Legacy League of Legends OPL

(Image: Riot Games)

From that moment, a giddiness swept the community as analysts and pros alike began to rave about how effective SKT’s strategy was. Faker would start most games, but Easyhoon was brought in whenever the team wanted to run a strategy around a stable siege mage – one where MaRin or Bang would play the starring role. And naturally, foreigners got to thinking. “What if we could replicate this in our team?”

And so, the rotating roster spot was born. The rationale was clear: subs would force starters to maintain a high quality of play in practice or risk losing their spot, and tactical substitutions could swing series as teams were able to expand their playbook according to what their subs added to the table.

The problem? Many teams struggled to understand what needed to happen for SKT’s sixth-man strategy to work. The Faker-Easyhoon rotation was predicated on the fact that one player was a jack-of-all-trades who also happened to be elite on assassins, while the other was one of the greatest siege mid laners in the world. In 2015, Easyhoon on his best day was just as good as Faker – something perhaps only one or two other mid laners could say of themselves.

▶ [Recorded data]:
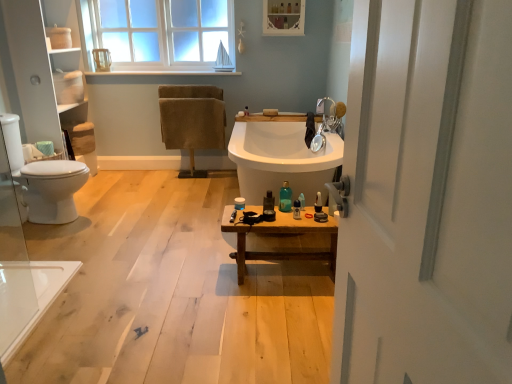
Identify the location of free space in front of matte white container at center, which is the sixth toiletry in right-to-left order. tap(246, 210).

▶ [Exercises to complete]:
1. In the excerpt on SKT's sixth-man strategy, which player came in when the team wanted to build around a stable siege mage?
2. Please pick up the article on SKT's rotating mid laners and continue it from where it stops.

▶ [Answers for the tasks]:
1. Easyhoon

2.
And now, in 2017, no team has even come close to replicating the magic SKT managed to pull off. There’s a reason we haven’t seen a sixth man as good as Easyhoon – no one else has been able to achieve such singleminded mastery of a specific champion role. Modern subs simply tag in when their usual starters struggle too much to stay in, or when coaches decide rolling the dice is more likely to grant a win than trying to figure out their opponents.

So ends my open letter to Team Liquid, Echo Fox and basically every mediocre team with more signed players than wins. It’s time to have an honest discussion about subs, what we want them to achieve, and whether the benefits of rotating players through a position outweigh the costs of messing with roster continuity.